Le mouvement des transition towns est né en 2005 à Totnes (Royaume-Uni), quand un groupe de militants emmenés par Rob Hopkins a décidé d’animer un exerce novateur de démocratie locale : proposer aux 8500 habitants de la commune d’élaborer collectivement un « plan d’action de décroissance énergétique » (Energy Descent Action Plan) qui raconterait comment leur commune pourrait résister au choc annoncé du pic pétrolier et réduire drastiquement ses émissions de gaz à effet de serre, en engageant localement une transition accélérée vers l’après-pétrole à horizon 2030. L’expérience a été relayée dans divers réseaux écologistes, débouchant bientôt sur la formation d’un réseau international d’initiatives locales de transition : plus de 1000 groupes au début de l’année 2013, dans une trentaine de pays.

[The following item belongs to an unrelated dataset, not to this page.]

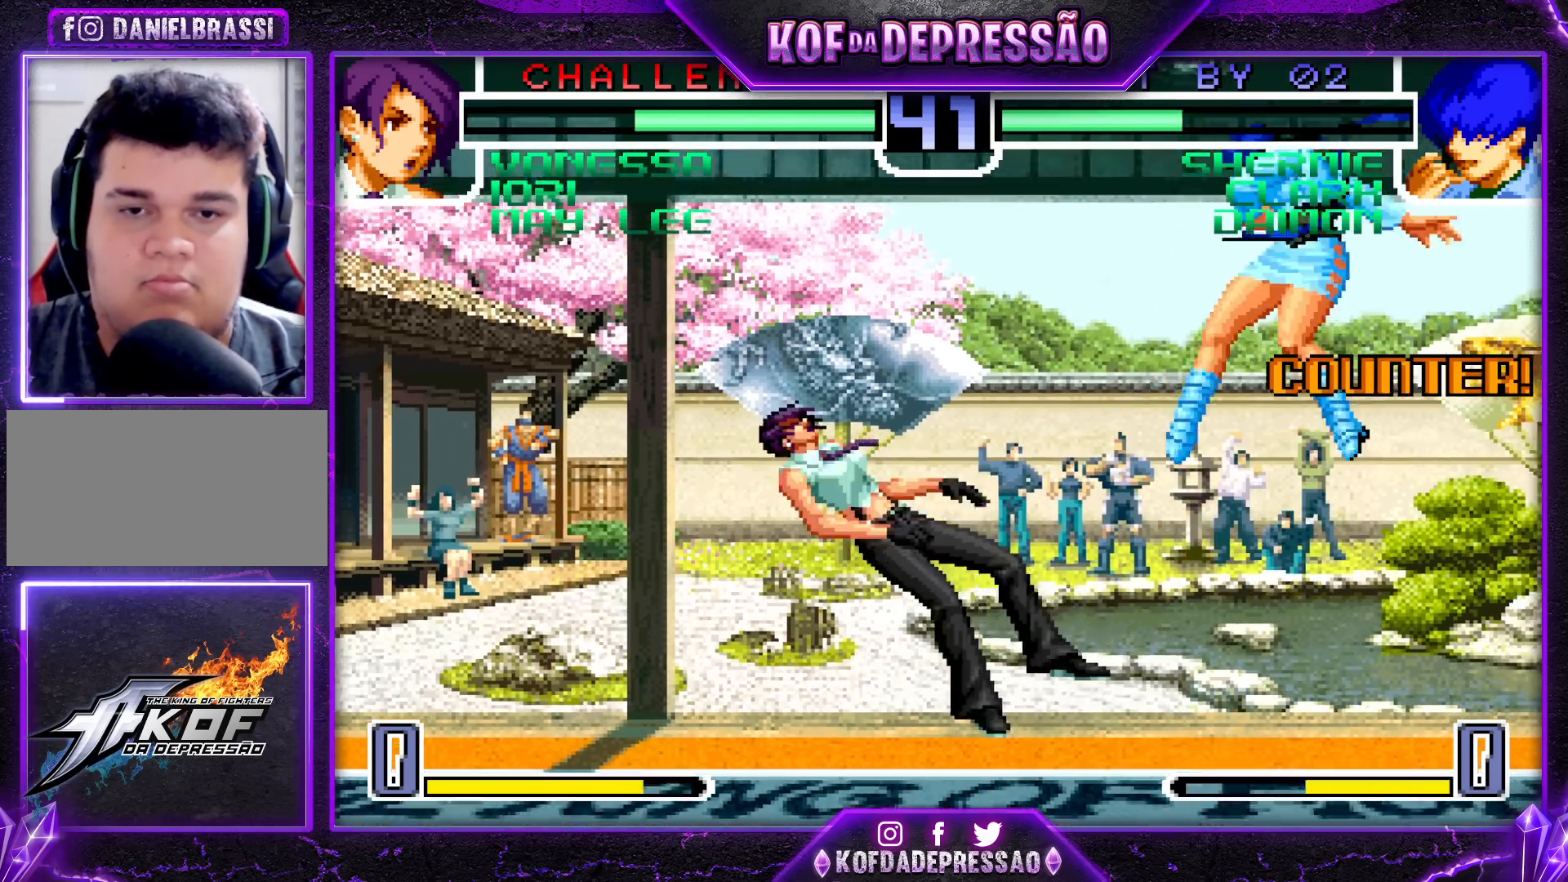
{"buttons": [], "left_stick": "right", "events": [[50, "left_stick", "center"], [117, "R1", "up"], [367, "left_stick", "right"]]}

Sauf rares exceptions, une « initiative de transition » n’est pas le fait d’élus ou d’une collectivité locale. Selon la méthode d’animation territoriale inventée et expérimentée à Totnes, c’est plutôt un groupe de simples citoyens qui doit localement mener un travail d’éducation au pic pétrolier, tant auprès de la population que des élus (Hopkins, 2008). L’objectif est d’initier dans la communauté une dynamique de transition allant au-delà des clivages politiques traditionnels. Les élus locaux sont autorisés à participer à cette dynamique, mais pas à l’endosser officiellement – ce qui distingue radicalement les initiatives de transition d’autres démarches locales plus institutionnelles (agendas 21 ou plans climat territoriaux). De même, le plan local de décroissance énergétique n’a pas vocation à devenir un programme électoral, mais est supposé rester un récit nourri par les habitants, qui n’exerce qu’une pression indirecte sur les autorités locales.

Mais il est clair qu’on attend de celles-ci d’agir de concert. En principe comme elles sont élues, elles devraient refléter l’engagement majoritaire de leur communauté.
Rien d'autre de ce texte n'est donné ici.